TASK
Every record is to be printed exactly as written, and any picture in it is skipped.

THE DATA

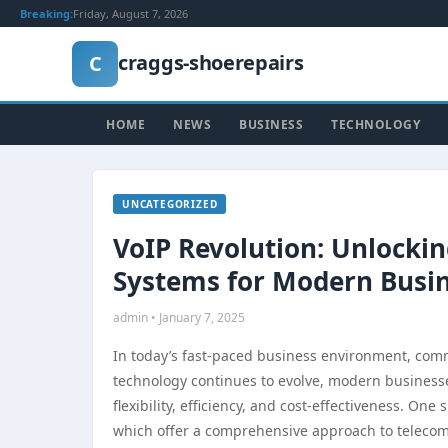
Breaking:
Friday, August 7, 2026
craggs-shoerepairs
C
HOME
NEWS
BUSINESS
TECHNOLOGY
UNCATEGORIZED
VoIP Revolution: Unlocki
Systems for Modern Busi
admin • January 7, 2025
In today’s fast-paced business environment, commu
technology continues to evolve, modern businesse
flexibility, efficiency, and cost-effectiveness. O
which offer a comprehensive approach to telecomm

SOLUTION FOR THIS PROBLEM
Breaking:
Friday, August 7, 2026
craggs-shoerepairs
C
HOME
NEWS
BUSINESS
TECHNOLOGY
UNCATEGORIZED
VoIP Revolution: Unlocki
Systems for Modern Busi
admin • January 7, 2025
In today’s fast-paced business environment, commu
technology continues to evolve, modern businesse
flexibility, efficiency, and cost-effectiveness. O
which offer a comprehensive approach to telecomm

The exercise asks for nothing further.